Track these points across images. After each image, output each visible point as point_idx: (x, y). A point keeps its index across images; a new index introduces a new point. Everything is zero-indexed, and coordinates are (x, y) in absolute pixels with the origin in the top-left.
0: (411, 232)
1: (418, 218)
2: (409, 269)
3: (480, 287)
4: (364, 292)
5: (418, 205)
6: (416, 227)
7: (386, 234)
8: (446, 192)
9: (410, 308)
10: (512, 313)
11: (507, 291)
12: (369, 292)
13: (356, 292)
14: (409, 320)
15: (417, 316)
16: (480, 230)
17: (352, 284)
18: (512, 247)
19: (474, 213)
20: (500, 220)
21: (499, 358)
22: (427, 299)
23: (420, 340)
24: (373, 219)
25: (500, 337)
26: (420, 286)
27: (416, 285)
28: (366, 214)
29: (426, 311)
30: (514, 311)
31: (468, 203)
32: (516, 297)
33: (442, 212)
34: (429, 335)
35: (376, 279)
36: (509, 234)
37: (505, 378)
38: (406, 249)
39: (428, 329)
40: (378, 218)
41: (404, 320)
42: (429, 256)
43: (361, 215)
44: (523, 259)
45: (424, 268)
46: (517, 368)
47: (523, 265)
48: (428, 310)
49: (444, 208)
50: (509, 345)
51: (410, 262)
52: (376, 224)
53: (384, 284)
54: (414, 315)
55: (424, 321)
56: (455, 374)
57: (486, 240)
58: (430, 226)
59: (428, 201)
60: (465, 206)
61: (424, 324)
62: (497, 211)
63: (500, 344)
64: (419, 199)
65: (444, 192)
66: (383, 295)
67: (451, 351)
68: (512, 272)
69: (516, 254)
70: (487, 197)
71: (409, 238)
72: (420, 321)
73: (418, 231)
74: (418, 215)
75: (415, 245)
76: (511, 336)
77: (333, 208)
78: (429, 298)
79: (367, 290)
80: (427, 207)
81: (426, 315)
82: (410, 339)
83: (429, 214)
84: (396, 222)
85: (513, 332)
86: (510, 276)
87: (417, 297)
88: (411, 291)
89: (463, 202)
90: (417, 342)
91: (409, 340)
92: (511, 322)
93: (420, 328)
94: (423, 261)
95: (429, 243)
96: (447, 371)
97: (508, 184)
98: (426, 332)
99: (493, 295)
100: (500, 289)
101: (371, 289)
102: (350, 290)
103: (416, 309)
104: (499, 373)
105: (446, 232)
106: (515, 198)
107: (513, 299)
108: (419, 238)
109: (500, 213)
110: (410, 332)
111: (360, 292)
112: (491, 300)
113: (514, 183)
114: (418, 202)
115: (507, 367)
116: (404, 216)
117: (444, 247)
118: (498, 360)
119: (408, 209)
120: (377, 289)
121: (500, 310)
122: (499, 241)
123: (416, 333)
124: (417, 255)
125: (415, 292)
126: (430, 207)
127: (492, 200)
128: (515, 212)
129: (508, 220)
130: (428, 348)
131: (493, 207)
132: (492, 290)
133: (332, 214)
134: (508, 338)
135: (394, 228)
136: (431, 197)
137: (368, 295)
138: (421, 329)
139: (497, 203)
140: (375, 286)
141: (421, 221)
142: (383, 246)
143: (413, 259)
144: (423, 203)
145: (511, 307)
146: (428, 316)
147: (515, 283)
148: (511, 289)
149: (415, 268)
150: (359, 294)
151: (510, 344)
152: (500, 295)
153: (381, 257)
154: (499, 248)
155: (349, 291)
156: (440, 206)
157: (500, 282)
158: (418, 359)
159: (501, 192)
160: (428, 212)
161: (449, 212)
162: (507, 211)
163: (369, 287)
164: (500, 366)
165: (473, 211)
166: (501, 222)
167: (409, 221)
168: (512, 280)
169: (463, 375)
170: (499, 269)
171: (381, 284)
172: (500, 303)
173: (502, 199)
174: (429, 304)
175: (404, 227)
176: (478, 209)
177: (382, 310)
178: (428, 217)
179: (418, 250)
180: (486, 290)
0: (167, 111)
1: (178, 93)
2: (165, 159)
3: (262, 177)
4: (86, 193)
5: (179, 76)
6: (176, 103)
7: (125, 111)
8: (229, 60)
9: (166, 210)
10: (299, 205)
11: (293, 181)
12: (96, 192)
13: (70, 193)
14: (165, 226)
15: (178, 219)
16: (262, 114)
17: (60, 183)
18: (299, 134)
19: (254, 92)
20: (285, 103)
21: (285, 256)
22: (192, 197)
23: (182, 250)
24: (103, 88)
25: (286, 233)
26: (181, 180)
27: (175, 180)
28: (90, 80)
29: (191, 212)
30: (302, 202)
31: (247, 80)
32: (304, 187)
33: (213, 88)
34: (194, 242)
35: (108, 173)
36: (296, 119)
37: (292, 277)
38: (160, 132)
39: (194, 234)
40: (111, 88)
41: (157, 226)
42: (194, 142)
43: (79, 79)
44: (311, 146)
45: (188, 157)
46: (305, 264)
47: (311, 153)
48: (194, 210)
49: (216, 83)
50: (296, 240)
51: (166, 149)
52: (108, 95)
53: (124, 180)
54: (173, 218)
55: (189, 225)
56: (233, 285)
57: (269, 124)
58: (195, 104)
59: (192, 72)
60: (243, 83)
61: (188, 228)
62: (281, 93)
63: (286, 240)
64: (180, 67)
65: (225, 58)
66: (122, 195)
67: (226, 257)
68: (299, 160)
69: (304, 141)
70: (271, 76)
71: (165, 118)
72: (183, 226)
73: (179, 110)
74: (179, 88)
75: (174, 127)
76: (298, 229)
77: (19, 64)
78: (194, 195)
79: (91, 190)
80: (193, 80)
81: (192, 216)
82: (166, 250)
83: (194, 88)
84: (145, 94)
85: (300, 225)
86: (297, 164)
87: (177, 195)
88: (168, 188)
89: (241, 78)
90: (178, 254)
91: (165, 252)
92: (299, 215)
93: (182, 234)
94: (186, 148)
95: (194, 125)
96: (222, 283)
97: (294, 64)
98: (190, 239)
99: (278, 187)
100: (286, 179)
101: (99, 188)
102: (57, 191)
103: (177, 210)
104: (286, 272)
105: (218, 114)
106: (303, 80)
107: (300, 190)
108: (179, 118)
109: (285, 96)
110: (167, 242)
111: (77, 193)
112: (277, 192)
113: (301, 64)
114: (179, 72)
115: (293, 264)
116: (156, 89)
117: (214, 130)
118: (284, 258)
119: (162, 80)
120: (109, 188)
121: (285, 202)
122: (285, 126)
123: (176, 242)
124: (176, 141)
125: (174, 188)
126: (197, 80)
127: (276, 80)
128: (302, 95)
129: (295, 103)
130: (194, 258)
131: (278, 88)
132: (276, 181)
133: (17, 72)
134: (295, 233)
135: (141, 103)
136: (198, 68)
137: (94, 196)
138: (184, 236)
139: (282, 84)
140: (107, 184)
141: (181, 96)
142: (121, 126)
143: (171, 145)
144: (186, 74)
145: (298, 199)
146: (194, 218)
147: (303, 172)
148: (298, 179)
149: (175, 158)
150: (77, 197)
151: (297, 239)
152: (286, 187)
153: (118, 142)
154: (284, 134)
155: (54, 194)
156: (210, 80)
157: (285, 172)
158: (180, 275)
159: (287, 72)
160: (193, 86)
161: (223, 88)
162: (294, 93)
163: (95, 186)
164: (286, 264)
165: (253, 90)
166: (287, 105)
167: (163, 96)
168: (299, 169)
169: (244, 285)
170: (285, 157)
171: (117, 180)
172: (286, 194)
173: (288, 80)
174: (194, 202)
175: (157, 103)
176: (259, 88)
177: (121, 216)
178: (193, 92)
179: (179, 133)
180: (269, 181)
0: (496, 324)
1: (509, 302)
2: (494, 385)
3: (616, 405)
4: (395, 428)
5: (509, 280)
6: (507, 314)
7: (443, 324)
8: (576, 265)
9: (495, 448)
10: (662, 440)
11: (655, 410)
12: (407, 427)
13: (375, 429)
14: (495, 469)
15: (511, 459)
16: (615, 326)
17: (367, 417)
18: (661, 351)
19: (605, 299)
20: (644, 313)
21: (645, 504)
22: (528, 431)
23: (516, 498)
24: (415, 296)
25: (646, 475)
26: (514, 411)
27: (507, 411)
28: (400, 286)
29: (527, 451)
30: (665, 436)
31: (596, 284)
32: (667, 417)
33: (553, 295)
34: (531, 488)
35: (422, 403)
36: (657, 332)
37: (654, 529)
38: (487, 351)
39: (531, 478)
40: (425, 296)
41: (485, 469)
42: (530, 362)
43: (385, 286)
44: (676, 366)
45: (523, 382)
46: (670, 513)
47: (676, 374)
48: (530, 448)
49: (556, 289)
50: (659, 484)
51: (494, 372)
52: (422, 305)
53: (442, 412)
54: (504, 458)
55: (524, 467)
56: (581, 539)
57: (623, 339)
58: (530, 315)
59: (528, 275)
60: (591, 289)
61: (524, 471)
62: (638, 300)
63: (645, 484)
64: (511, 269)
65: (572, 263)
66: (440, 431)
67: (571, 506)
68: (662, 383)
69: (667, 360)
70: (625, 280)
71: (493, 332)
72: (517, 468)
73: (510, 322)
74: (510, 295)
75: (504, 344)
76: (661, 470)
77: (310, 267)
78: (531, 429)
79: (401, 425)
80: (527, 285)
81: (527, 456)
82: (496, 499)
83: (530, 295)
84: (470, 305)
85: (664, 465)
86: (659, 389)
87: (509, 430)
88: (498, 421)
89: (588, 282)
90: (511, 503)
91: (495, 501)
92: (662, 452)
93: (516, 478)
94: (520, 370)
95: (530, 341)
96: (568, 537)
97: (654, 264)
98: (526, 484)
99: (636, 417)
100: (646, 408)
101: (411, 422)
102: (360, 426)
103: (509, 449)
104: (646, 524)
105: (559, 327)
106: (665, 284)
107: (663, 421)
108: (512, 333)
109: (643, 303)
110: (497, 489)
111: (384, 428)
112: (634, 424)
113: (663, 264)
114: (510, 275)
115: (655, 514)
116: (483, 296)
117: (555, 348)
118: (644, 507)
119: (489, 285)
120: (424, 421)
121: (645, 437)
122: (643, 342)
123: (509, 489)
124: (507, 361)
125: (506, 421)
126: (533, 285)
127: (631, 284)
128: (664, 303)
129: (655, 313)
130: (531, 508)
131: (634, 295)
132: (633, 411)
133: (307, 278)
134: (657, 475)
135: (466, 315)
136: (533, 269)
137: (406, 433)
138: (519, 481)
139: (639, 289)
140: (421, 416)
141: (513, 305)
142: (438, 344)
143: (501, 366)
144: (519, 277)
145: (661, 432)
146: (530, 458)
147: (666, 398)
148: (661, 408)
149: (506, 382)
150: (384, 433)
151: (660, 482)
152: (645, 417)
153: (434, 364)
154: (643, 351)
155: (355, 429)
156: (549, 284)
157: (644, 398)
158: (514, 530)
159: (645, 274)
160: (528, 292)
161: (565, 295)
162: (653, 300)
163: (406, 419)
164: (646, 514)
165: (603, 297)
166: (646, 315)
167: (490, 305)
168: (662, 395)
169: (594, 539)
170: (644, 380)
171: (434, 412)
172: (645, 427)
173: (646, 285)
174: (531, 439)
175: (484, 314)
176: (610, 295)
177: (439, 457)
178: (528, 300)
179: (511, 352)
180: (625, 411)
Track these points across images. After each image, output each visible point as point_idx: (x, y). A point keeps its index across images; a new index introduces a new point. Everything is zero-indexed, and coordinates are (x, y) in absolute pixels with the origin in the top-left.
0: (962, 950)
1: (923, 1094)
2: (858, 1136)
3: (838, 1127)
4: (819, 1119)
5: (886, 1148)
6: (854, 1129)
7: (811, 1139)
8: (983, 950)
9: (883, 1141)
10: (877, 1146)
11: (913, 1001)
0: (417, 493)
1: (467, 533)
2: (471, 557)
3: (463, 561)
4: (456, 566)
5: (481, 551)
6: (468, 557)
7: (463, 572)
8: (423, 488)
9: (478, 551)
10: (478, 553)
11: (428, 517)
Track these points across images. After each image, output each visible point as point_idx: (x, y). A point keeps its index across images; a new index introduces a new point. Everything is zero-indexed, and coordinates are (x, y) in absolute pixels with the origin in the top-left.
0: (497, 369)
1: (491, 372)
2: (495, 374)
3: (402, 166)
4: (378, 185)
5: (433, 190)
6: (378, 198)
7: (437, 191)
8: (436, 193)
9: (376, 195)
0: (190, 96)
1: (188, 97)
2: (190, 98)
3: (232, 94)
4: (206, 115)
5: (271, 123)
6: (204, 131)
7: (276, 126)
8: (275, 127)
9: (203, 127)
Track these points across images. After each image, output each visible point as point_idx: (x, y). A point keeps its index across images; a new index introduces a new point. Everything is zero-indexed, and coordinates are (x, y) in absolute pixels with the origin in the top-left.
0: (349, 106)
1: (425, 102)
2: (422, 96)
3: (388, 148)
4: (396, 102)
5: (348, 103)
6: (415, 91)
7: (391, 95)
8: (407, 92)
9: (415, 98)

_ASSIGNMENT_
What are the exact lines from the beginning of the material through the line containing "93: (420, 328)"? Write out those lines alone.

_TASK ANSWER_
Track these points across images. After each image, output each visible point as point_idx: (x, y). A point keeps its index across images; a new index introduces a new point. Everything is zero-indexed, and coordinates are (x, y) in absolute pixels with the origin in the top-left.
0: (411, 232)
1: (418, 218)
2: (409, 269)
3: (480, 287)
4: (364, 292)
5: (418, 205)
6: (416, 227)
7: (386, 234)
8: (446, 192)
9: (410, 308)
10: (512, 313)
11: (507, 291)
12: (369, 292)
13: (356, 292)
14: (409, 320)
15: (417, 316)
16: (480, 230)
17: (352, 284)
18: (512, 247)
19: (474, 213)
20: (500, 220)
21: (499, 358)
22: (427, 299)
23: (420, 340)
24: (373, 219)
25: (500, 337)
26: (420, 286)
27: (416, 285)
28: (366, 214)
29: (426, 311)
30: (514, 311)
31: (468, 203)
32: (516, 297)
33: (442, 212)
34: (429, 335)
35: (376, 279)
36: (509, 234)
37: (505, 378)
38: (406, 249)
39: (428, 329)
40: (378, 218)
41: (404, 320)
42: (429, 256)
43: (361, 215)
44: (523, 259)
45: (424, 268)
46: (517, 368)
47: (523, 265)
48: (428, 310)
49: (444, 208)
50: (509, 345)
51: (410, 262)
52: (376, 224)
53: (384, 284)
54: (414, 315)
55: (424, 321)
56: (455, 374)
57: (486, 240)
58: (430, 226)
59: (428, 201)
60: (465, 206)
61: (424, 324)
62: (497, 211)
63: (500, 344)
64: (419, 199)
65: (444, 192)
66: (383, 295)
67: (451, 351)
68: (512, 272)
69: (516, 254)
70: (487, 197)
71: (409, 238)
72: (420, 321)
73: (418, 231)
74: (418, 215)
75: (415, 245)
76: (511, 336)
77: (333, 208)
78: (429, 298)
79: (367, 290)
80: (427, 207)
81: (426, 315)
82: (410, 339)
83: (429, 214)
84: (396, 222)
85: (513, 332)
86: (510, 276)
87: (417, 297)
88: (411, 291)
89: (463, 202)
90: (417, 342)
91: (409, 340)
92: (511, 322)
93: (420, 328)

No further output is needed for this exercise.